Saturday was the best day at her house. The first thing she asked us when we woke up was what we wanted for breakfast. Some Saturdays we would lay on the couch watching cartoons while she delivered stacks of toast covered with margarine. I loved margarine for some reason, we only ate butter at our house. The toast was made from Hollywood bread, a thinly sliced bread with sesame seeds on the top. Often the toast would be accompanied by her home canned pears or peaches. I liked dipping my toast in the fruit syrup.

Other Saturday’s, Susan and I would go to the Wainwright bakery around the corner and buy a loaf of bread dough. Then Gramma would fry scones and we would douse them in margarine and jam. We would often buy the bakery’s delicious cinnamon knots. Another breakfast we loved was toast with soft boiled eggs, I dipped my toast in the egg.

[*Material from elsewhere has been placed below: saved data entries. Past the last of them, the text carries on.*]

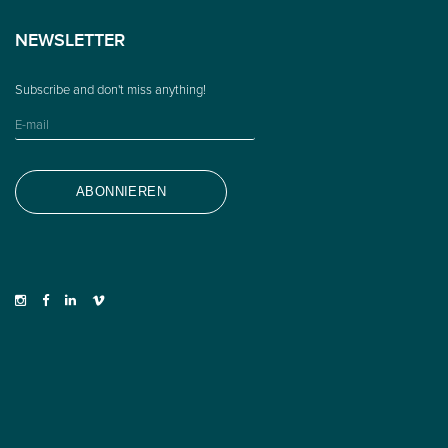
NEWSLETTER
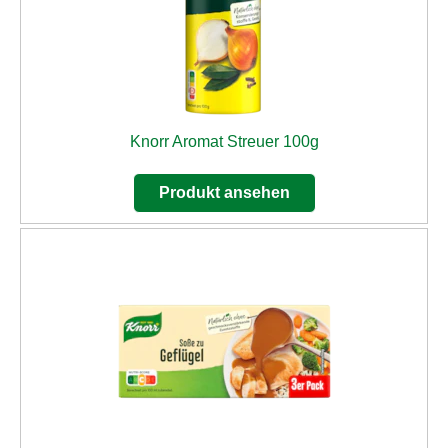
Knorr Aromat Streuer 100g
Produkt ansehen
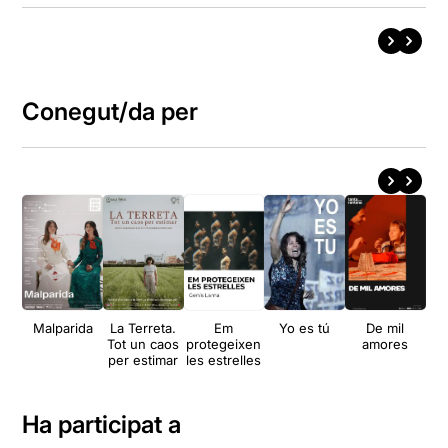
Conegut/da per
Malparida
La Terreta.
Em
Yo es tú
De mil
O
Tot un caos
protegeixen
amores
Wo
per estimar
les estrelles
A
Ha participat a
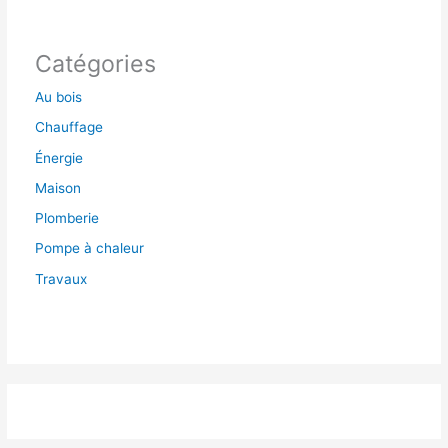
Catégories
Au bois
Chauffage
Énergie
Maison
Plomberie
Pompe à chaleur
Travaux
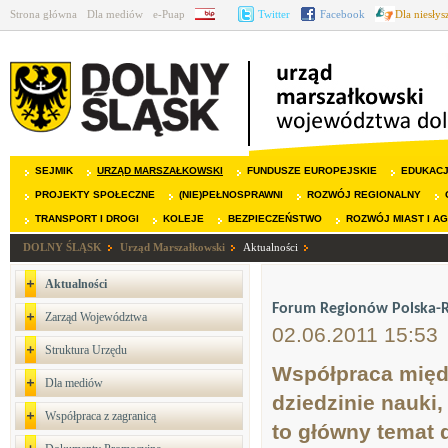
Strona główna
Dla mediów
e-Puap
BIP
Twitter
Facebook
Dla niesły
SEJMIK
URZĄD MARSZAŁKOWSKI
FUNDUSZE EUROPEJSKIE
EDUKAC
PROJEKTY SPOŁECZNE
(NIE)PEŁNOSPRAWNI
ROZWÓJ REGIONALNY
TRANSPORT I DROGI
KOLEJE
BEZPIECZEŃSTWO
ROZWÓJ MIAST I A
DOLNY ŚLĄSK
Urząd Marszałkowski
Aktualności
Aktualności
Forum Regionów Polska-R
Zarząd Województwa
02.06.2011 15:53
Struktura Urzędu
Współpraca międz
Dla mediów
dziedzinie nauki
Współpraca z zagranicą
to główny temat 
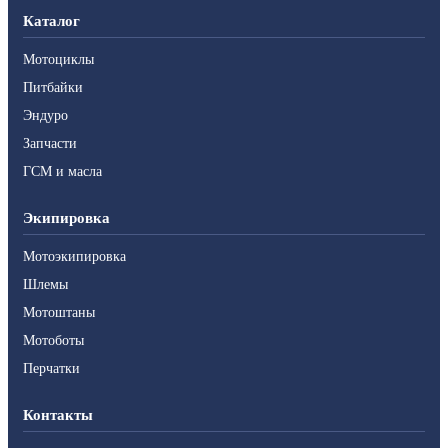
Каталог
Мотоциклы
Питбайки
Эндуро
Запчасти
ГСМ и масла
Экипировка
Мотоэкипировка
Шлемы
Мотоштаны
Мотоботы
Перчатки
Контакты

After eating and watching cartoons for most of the morning we would get ready to go on Gramma’s errands. She worked as a secretary at Rose Park Elementary school during the week so Saturday was errand day. Her errands usually involved grocery shopping, fabric shopping and sometimes a stop at a variety store (think mini-Walmart). Susan and I were good listeners and obedient children and didn’t cause many problems. I do remember getting extremely bored in fabric stores and pushing the bolts of fabric apart so I could sit between them, my legs were so tired. Gramma seemed to take such a long time to decide on fabric. I remember one very long fabric shopping trip when an exasperated Susan exclaimed, “Do we have to go in another ‘terial store!”

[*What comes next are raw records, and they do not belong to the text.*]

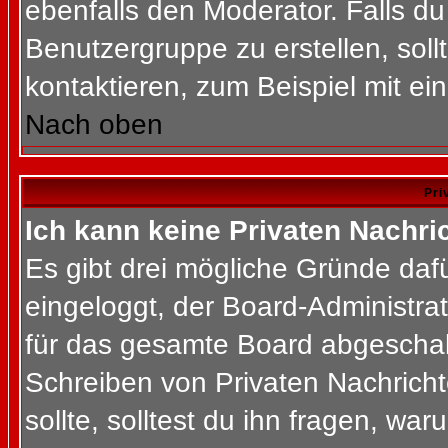
ebenfalls den Moderator. Falls du 
Benutzergruppe zu erstellen, soll
kontaktieren, zum Beispiel mit ein
Nach oben
Pri
Ich kann keine Privaten Nachri
Es gibt drei mögliche Gründe dafür
eingeloggt, der Board-Administra
für das gesamte Board abgeschalt
Schreiben von Privaten Nachrichte
sollte, solltest du ihn fragen, war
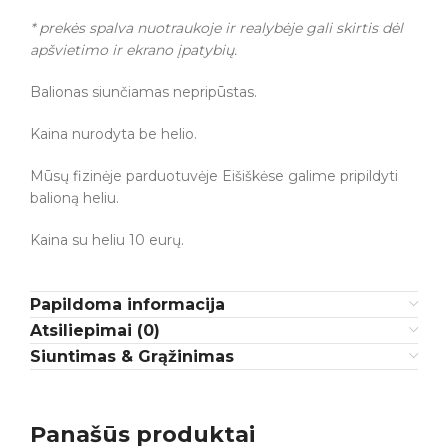
* prekės spalva nuotraukoje ir realybėje gali skirtis dėl
apšvietimo ir ekrano įpatybių.
Balionas siunčiamas nepripūstas.
Kaina nurodyta be helio.
Mūsų fizinėje parduotuvėje Eišiškėse galime pripildyti
balioną heliu.
Kaina su heliu 10 eurų.
Papildoma informacija
Atsiliepimai (0)
Siuntimas & Grąžinimas
Panašūs produktai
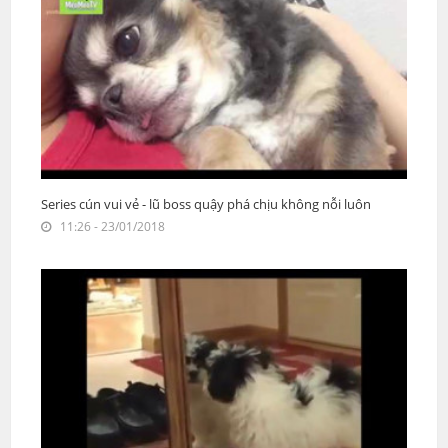
Series cún vui vẻ - lũ boss quậy phá chịu không nỗi luôn
11:26 - 23/01/2018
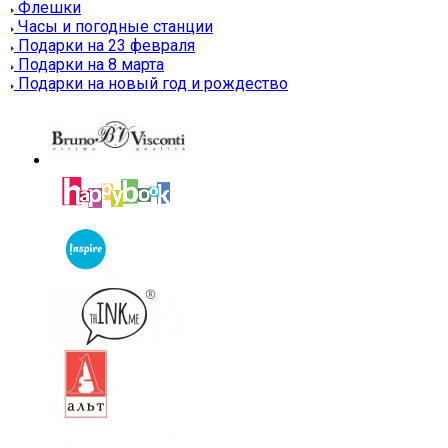
Флешки
Часы и погодные станции
Подарки на 23 февраля
Подарки на 8 марта
Подарки на новый год и рождество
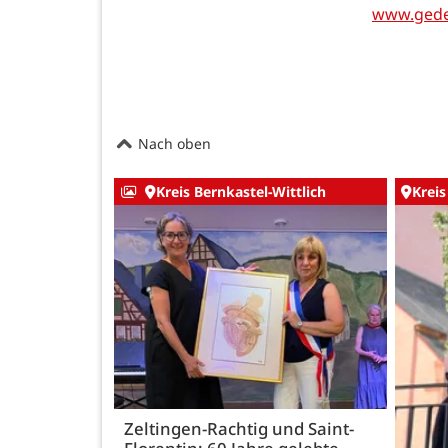
www.geden
Nach oben
Kreis Bernkastel-Wittlich
Kreis
Zeltingen-Rachtig und Saint-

After errands were done we would go back to her house and unload her purchases and have an early dinner. Then it was time to pick up the “aunts.” The aunts were Gramma’s sister Arvilla and her aunt Hilma. Neither of them drove and so we would pick Hilma up when she finished work at Auerbach’s department store and then we’d get Arvilla at home. The next couple of hours were a repeat of the morning errands minus the fabric shopping. Gramma didn’t like to shop much when she took the aunts, she was just the driver. Susan and I knew that if we behaved on this trip Gramma or Arvilla would buy us a new Little Golden Book or sometimes we would get some other treat. We were always good. We would drop off the aunts and their packages, they lived together in the house my grandmother grew up in. In the summer one of our favorite treats was a drive to the A & W drive in for a baby root beer or a lemon slush. As an adult I was shocked at how small the baby root beers really were and how I was perfectly content I was with it. I think they were free and Gramma’s root beer was a nickel.

Gramma would often hum songs when we drove home in the car at night. Songs like the Old Rugged Cross, The Red River Valley and most often I Love You Truly. She seemed sad when she hummed. If it wasn’t too late when we got home we would go out on the front porch and watch the Saturday night life go past while she watered the lawn with her hose. If we were lucky her fireman brother Byron, we called him Boogan, and his son-in-law Tommy would go by on their way to or from a fire. They always made sure to sound the siren whenever they went past Gramma’s house. We loved it!

When we were very young we would both sleep in the full bed with Gramma, but as we got bigger she kicked one of us out and made us sleep on the couch. We took turns until I was finally to too tall to sleep on the couch and then Susan had to all the time. I hated sleeping on the couch. In the winter, I could hear the mouse traps snapping and worried that one would crawl on me. In the summer, Gramma left the front door open with the screen door latched, I was worried that some one would come in and get me.

Saturday with Gramma was my favorite day of the week! I am so grateful we got to be with her instead of a babysitter.